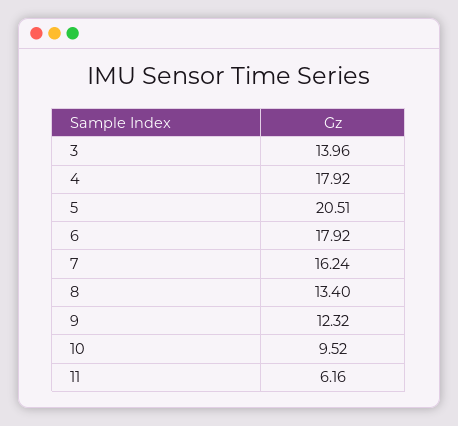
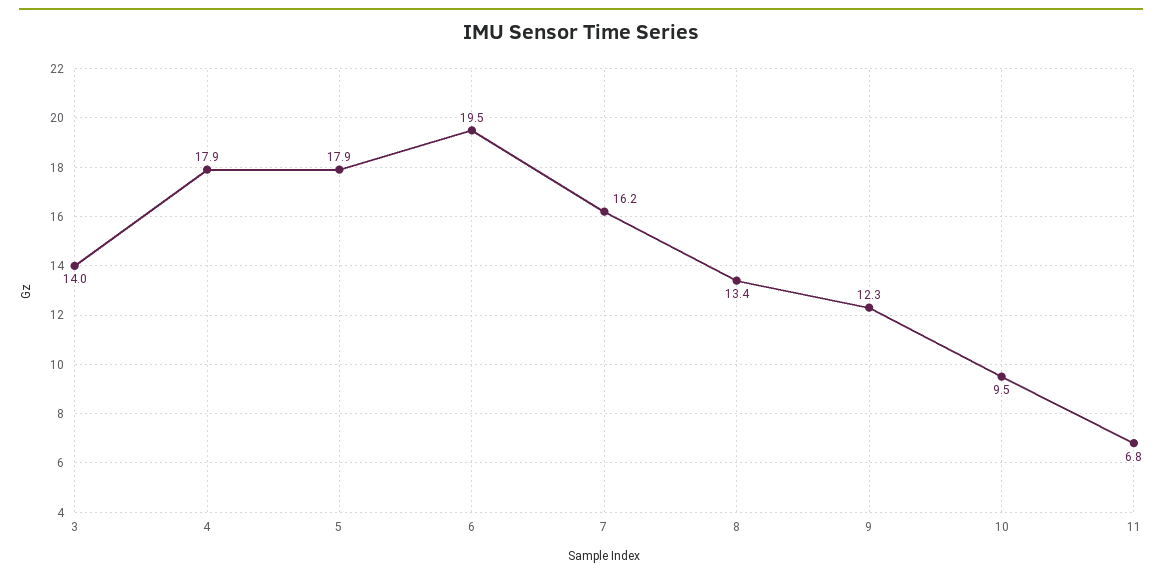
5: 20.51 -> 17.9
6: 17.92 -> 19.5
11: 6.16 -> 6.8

#####

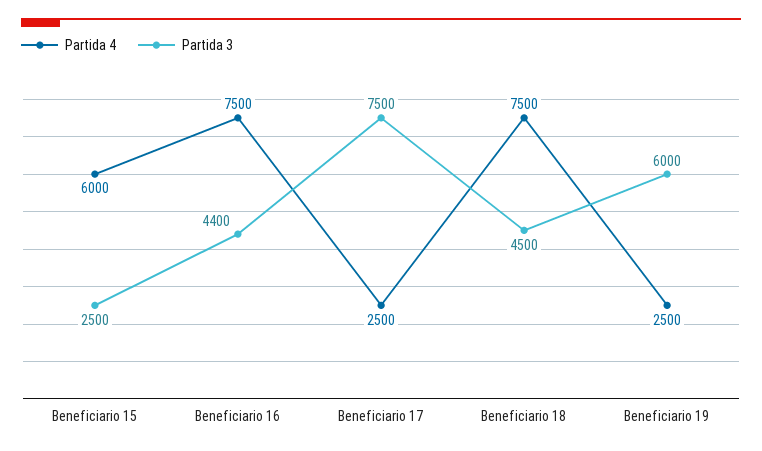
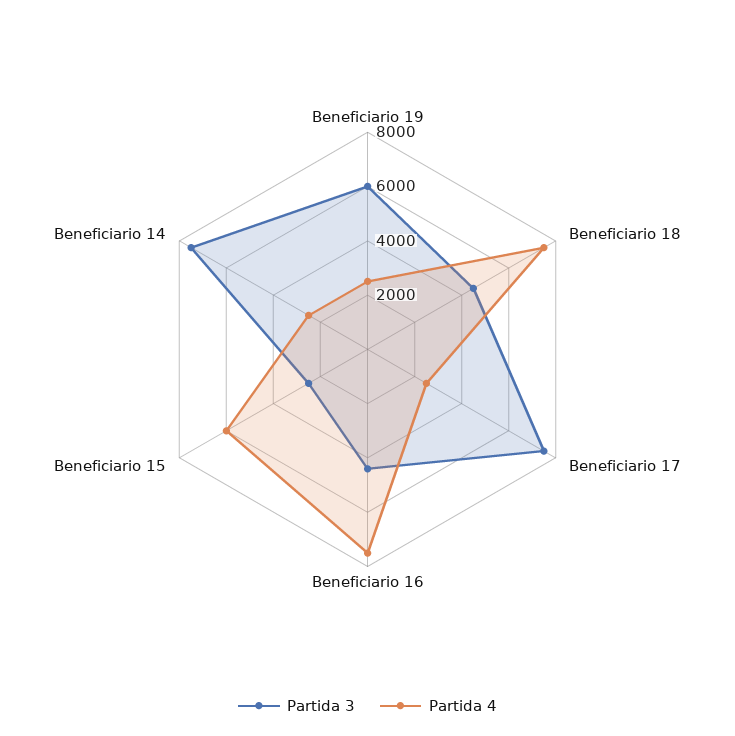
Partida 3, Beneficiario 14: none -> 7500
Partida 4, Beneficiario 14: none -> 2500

#####

• _EXERCISE BRIEF_: Scan the data for lines with the word "Partida". Report only how many there are.

• _RESPONSE AREA_: 2